Emmenés par un Victor Wembanyama des grands soirs, les San Antonio Spurs ont sorti les champions en titre les Oklahoma Thunder (111-103).
« Je veux vivre ses émotions, c’est comme si ma vie en dépendait. », déclare le tout frais MVP de la finale de conférence Ouest. Quelques minutes auparavant, le longiligne français de 22 ans a laissé rage et sueur sur le parquet du Paycom Arena, et ses travées aux cinquante nuances de bleu. Jeu, Game 7 et Wembanyama.
WEMBANYAMA ET LES VOYAGES QUI FORMENT LA JEUNESSE

Le bruit, le vacarme, le tohu-bohu des fans d’OKC ne perturbent en rien l’entame de match de Wembanyama et les siens. Remplis d’agressivité, dans le bon sens du terme, et de désir de bien faire lors de ce Game 7, les hommes du coach Mitch Johnson mettent la pression sur le tenant du titre. Les deux premiers points de la rencontre sont inscrits par le tall french guy – et ses 2,24 m – face à l’indolent et inoffensif Chet Holmgren. Son very best friend.
Puis, il lui dunke dessus à deux mains (10-2). Autant dire que la soirée s’annonce longue pour le pivot américain. Stephon Castle, Devin Vassell et Julian Champagnie apportent eux aussi leur pierre à l’édifice. Et pendant ce temps-là, Shai Gilgeous-Alexander, déjà privé de Jalen Williams et Ajay Mitchell, est abandonné par ses lieutenants. Ses 13 points dans le second quartan sont à peine suffisants pour stopper San Antonio. Les fautes notamment la grosse d’Alex Caruso sur Castle, que Dylan Harper a eu la bonne idée de retenir, non plus.
Résultat : les Spurs virent en tête à la mi-temps (53-50).
SHAI TOUT SEUL COMME UN GANT

Le troisième quartan démarre. Les Spurs font la course en tête jusqu’à ce que le double champion Alex Caruso, avec les Lakers de Lebron James puis le Thunder, plante un trois points. (60-61)
Dans la foulée, Shai se frotte contre Castle, alors qu’il avait fait la différence. Deux lancers-francs. (60-63)
À l’image de son équipe, la Paycom Arena n’a pas encore dit son dernier mot et y croit. Le tir au buzzer de Jaylin Williams, américano-vietnamien, la fait hurler. (79-77)
WEMBANYAMA ET LES SPURS SAUVÉS PAR HORNET
Le début du quatrième et dernier quartan est marqué par un concours à trois points qui ne dit pas son nom. D’un côté, Keldon Johnson et Julian Champagnie (auteur de 20 points au final) et de l’autre Jason Wallace de l’autre.
Wembanyama quant à lui cumule panier et faute. Il en prend une cinquième sur Hartenstein. (97-89)
Limitée, San Antonio s’en remet à un remplaçant : Luke Hornet.
Champion NBA avec les Celtics, le pivot avait été jusque-là critiqué pour son apport dans le jeu. Après avoir réussi l’action du match, un chase down block sur Caruso, (97-91), plus personne ne parlera.
Le Thunder manque l’occasion de revenir à points et dit adieu à une finale. Les Spurs continuent jusqu’à la derniere seconde littéralement avec un dunk rageur de Devin Vassell (11 points au total). Score final : 111 – 103. Dans son duel face au double MVP, auteur de 35 points, Victor Wembanyama aura inscrit 22 points avant de déclarer : « Je veux vivre ses émotions, c’est comme si ma vie en dépendait. »
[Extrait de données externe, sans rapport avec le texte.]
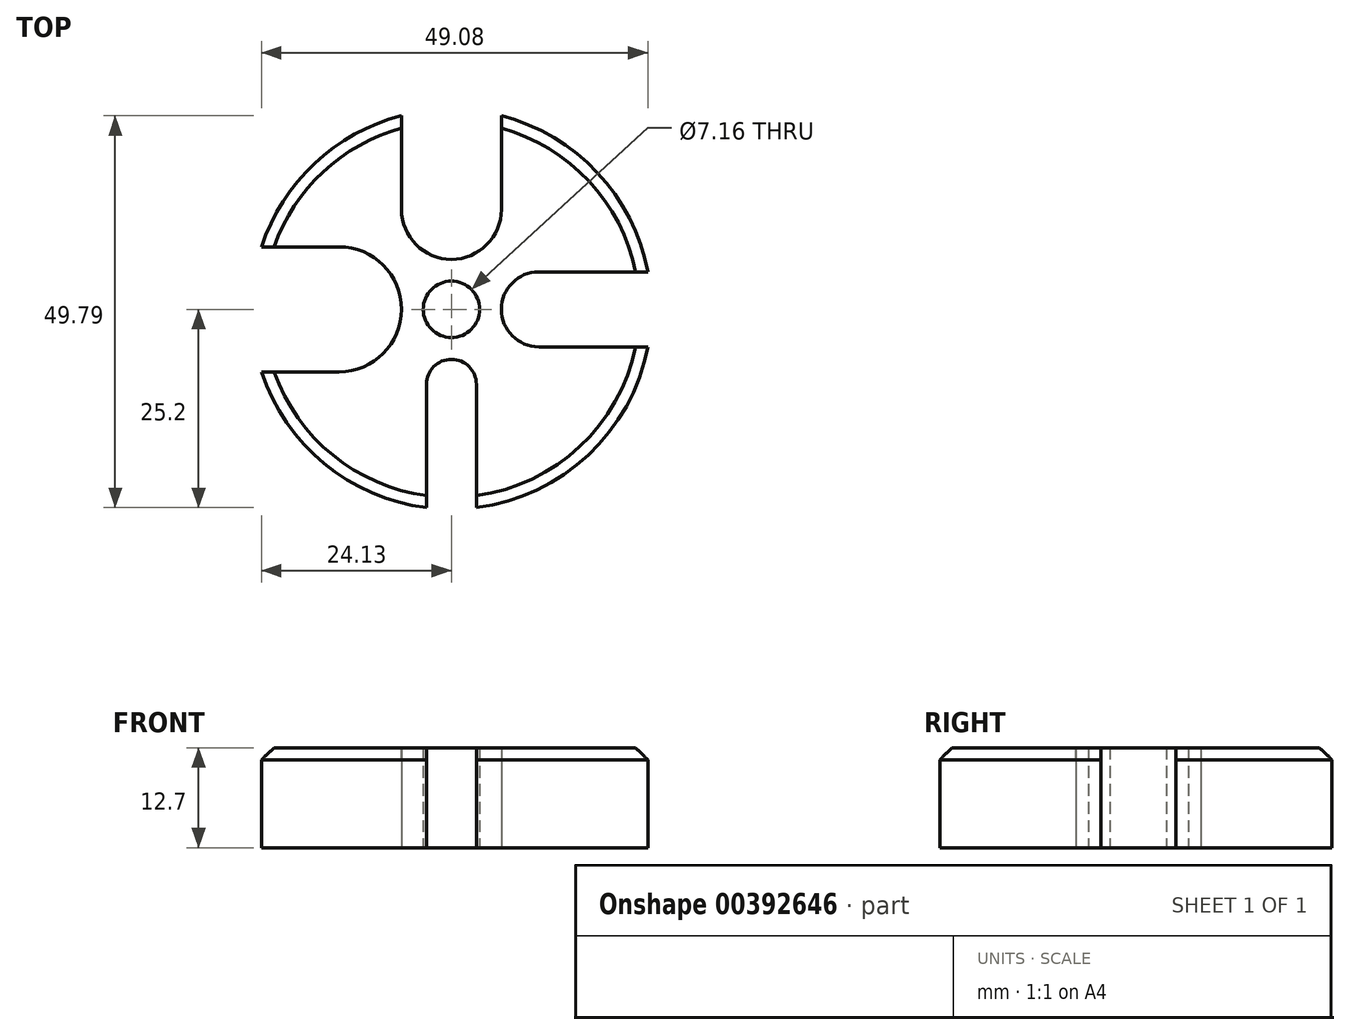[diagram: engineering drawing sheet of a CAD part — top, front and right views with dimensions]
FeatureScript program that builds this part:
annotation { "Feature Type Name" : "Feature", "Feature Type Description" : "" }
export const myFeature = defineFeature(function(context is Context, id is Id, definition is map)
    precondition{}
    {
        {
            var Q0;
            Q0=qCreatedBy(makeId("Top.planeOp"),FACE);
            var sketch = newSketch(context, id + "F0", { "sketchPlane" : qUnion([Q0])});
            skArc(sketch, "E0", {"start": v(-24.13, -7.94) * mm, "mid": v(-16.15, -19.6) * mm, "end": v(-3.17, -25.2) * mm});
            skArc(sketch, "E1", {"start": v(-6.35, 12.7) * mm, "mid": v(0, 6.35) * mm, "end": v(6.35, 12.7) * mm});
            skArc(sketch, "E2", {"start": v(11.1, 4.76) * mm, "mid": v(6.34, 0) * mm, "end": v(11.1, -4.76) * mm});
            skArc(sketch, "E3", {"start": v(3.18, -9.53) * mm, "mid": v(0, -6.35) * mm, "end": v(-3.18, -9.53) * mm});
            skArc(sketch, "E4", {"start": v(-14.27, -7.94) * mm, "mid": v(-6.34, 0) * mm, "end": v(-14.27, 7.94) * mm});
            skLineSegment(sketch, "E5", {"start": v(-6.35, 12.7) * mm, "end": v(-6.35, 24.6) * mm});
            skLineSegment(sketch, "E6", {"start": v(6.35, 24.6) * mm, "end": v(6.35, 12.7) * mm});
            skLineSegment(sketch, "E7", {"start": v(11.1, 4.76) * mm, "end": v(24.95, 4.76) * mm});
            skLineSegment(sketch, "E8", {"start": v(11.1, -4.76) * mm, "end": v(24.95, -4.76) * mm});
            skLineSegment(sketch, "E9", {"start": v(-3.18, -9.53) * mm, "end": v(-3.17, -25.2) * mm});
            skLineSegment(sketch, "E10", {"start": v(3.17, -9.53) * mm, "end": v(3.18, -25.2) * mm});
            skLineSegment(sketch, "E11", {"start": v(-14.27, -7.94) * mm, "end": v(-24.13, -7.94) * mm});
            skLineSegment(sketch, "E12", {"start": v(-14.27, 7.94) * mm, "end": v(-24.13, 7.94) * mm});
            skCircle(sketch, "E13", {"center": v(0, 0) * mm, "radius": 3.58 * mm});
            skArc(sketch, "E14.trimOffspring", {"start": v(-6.35, 24.6) * mm, "mid": v(-17.37, 18.54) * mm, "end": v(-24.13, 7.94) * mm});
            skArc(sketch, "E15.trimOffspring", {"start": v(24.95, 4.76) * mm, "mid": v(18.53, 17.38) * mm, "end": v(6.35, 24.6) * mm});
            skArc(sketch, "E16.trimOffspring", {"start": v(3.17, -25.2) * mm, "mid": v(17.38, -18.52) * mm, "end": v(24.95, -4.76) * mm});
            skSolve(sketch);
        }
        {
            var Q0;
            Q0=makeQuery(id+"F0.imprint","IMPRINT",FACE,{"disambiguationData":[TD([[makeQuery(id+"F0.imprint","IMPRINT",EDGE,{"derivedFrom":sQuery(id+"F0.wireOp",EDGE,"E0")}),1.0]])]});
            extrude(context, id + "F1", {"entities" : qUnion([Q0]), "depth" : 12.7 * mm});
        }
        {
            var Q0;
            Q0=makeQuery(id+"F1.opExtrude","CAP_EDGE",EDGE,{"disambiguationData":[OSD([sQuery(id+"F0.wireOp",EDGE,"E14.trimOffspring")])],"isStart":false});
            var Q1;
            Q1=makeQuery(id+"F1.opExtrude","CAP_EDGE",EDGE,{"disambiguationData":[OSD([sQuery(id+"F0.wireOp",EDGE,"E15.trimOffspring")])],"isStart":false});
            var Q2;
            Q2=makeQuery(id+"F1.opExtrude","CAP_EDGE",EDGE,{"disambiguationData":[OSD([sQuery(id+"F0.wireOp",EDGE,"E16.trimOffspring")])],"isStart":false});
            var Q3;
            Q3=makeQuery(id+"F1.opExtrude","CAP_EDGE",EDGE,{"disambiguationData":[OSD([sQuery(id+"F0.wireOp",EDGE,"E0")])],"isStart":false});
            chamfer(context, id + "F2", {"entities" : qUnion([Q0, Q1, Q2, Q3]), "chamferType" : ChamferType.OFFSET_ANGLE, "width" : 1.52 * mm, "oppositeDirection" : false, "angle" : 45 * degree, "tangentPropagation" : true});
        }
    });
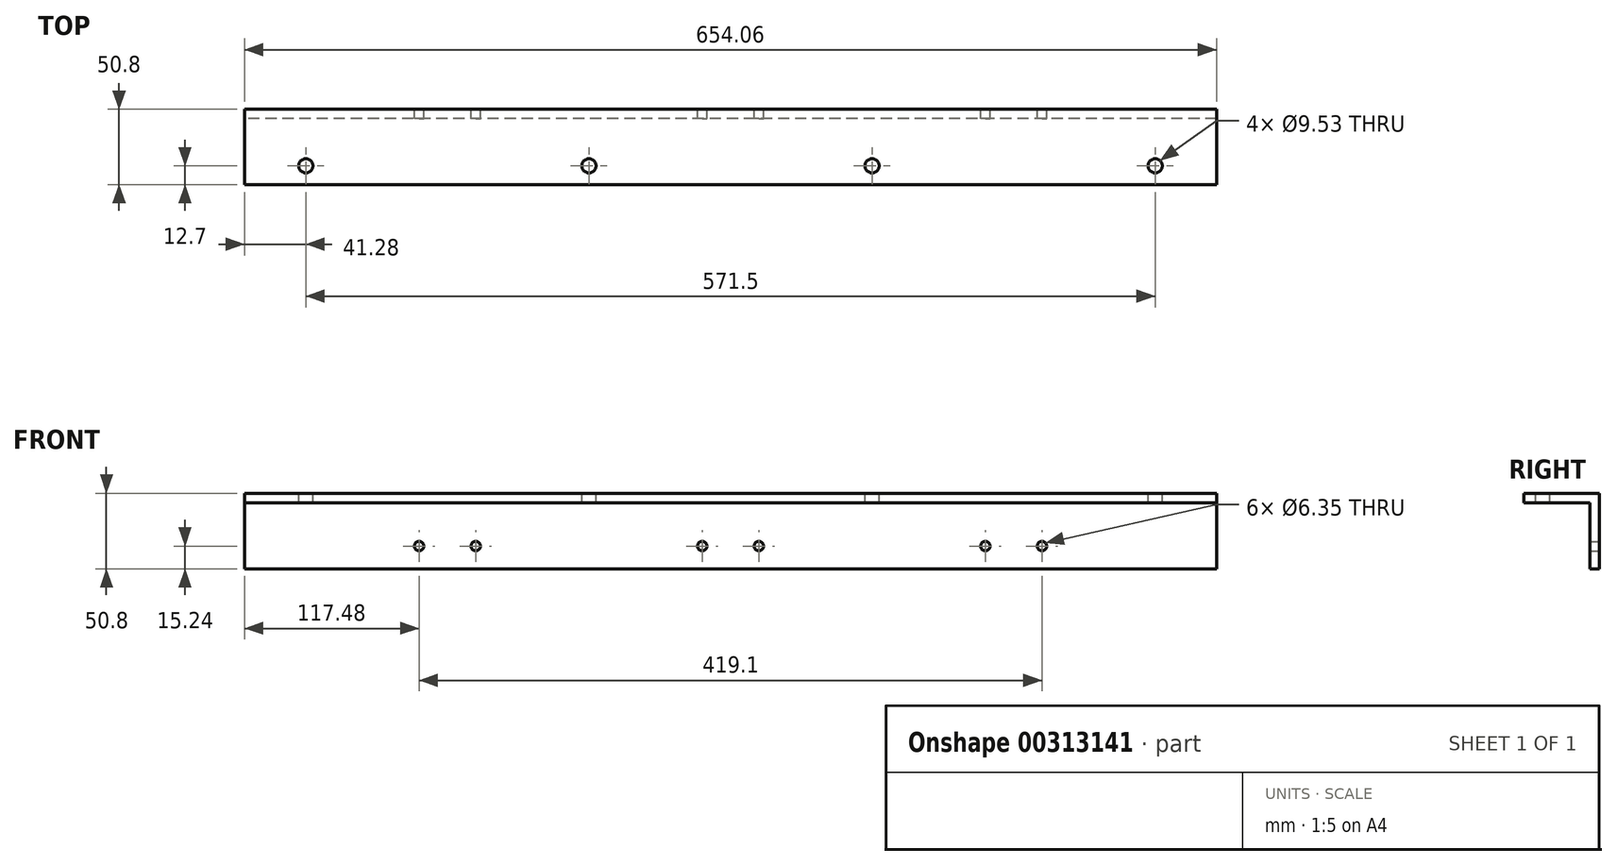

Sans le savoir ou presque, le défenseur de l’année et ses coéquipiers ont conclu en apothéose une des plus belles soirées sportives de l’histoire. Quelques heures auparavant, c’est une autre équipe vicieuse qui avait perdue face…au Paris Saint-Germain.
Rendez dans la nuit du mercredi 3 au jeudi 4 juin pour le premier match : San Antonio Spurs/New-York Knicks.